»»

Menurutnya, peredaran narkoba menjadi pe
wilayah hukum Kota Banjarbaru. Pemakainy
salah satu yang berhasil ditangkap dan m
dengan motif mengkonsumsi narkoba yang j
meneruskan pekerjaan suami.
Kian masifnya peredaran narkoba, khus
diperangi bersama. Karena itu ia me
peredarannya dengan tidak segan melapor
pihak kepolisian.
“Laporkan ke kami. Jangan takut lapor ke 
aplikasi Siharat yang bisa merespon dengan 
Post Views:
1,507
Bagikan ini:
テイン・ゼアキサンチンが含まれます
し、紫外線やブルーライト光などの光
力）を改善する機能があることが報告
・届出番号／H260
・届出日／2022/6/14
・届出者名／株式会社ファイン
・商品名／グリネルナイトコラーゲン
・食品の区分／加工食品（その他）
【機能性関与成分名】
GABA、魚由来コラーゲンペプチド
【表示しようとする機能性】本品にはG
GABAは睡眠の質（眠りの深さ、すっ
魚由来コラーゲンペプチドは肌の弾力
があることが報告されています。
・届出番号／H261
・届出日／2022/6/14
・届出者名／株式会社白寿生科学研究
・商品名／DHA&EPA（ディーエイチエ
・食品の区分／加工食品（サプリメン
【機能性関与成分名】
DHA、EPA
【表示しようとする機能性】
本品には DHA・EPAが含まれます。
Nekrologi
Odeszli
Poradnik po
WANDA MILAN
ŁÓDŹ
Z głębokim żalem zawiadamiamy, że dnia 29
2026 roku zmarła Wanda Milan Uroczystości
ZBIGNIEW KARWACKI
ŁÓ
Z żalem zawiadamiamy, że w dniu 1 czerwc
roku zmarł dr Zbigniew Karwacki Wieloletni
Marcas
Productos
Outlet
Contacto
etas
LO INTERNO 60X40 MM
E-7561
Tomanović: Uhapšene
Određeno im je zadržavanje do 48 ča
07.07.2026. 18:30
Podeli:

««

__Task objective__
If a line in the data holds the string "roku", copy that line.

__Exercise answer__
2026 roku zmarła Wanda Milan Uroczystości
roku zmarł dr Zbigniew Karwacki Wieloletni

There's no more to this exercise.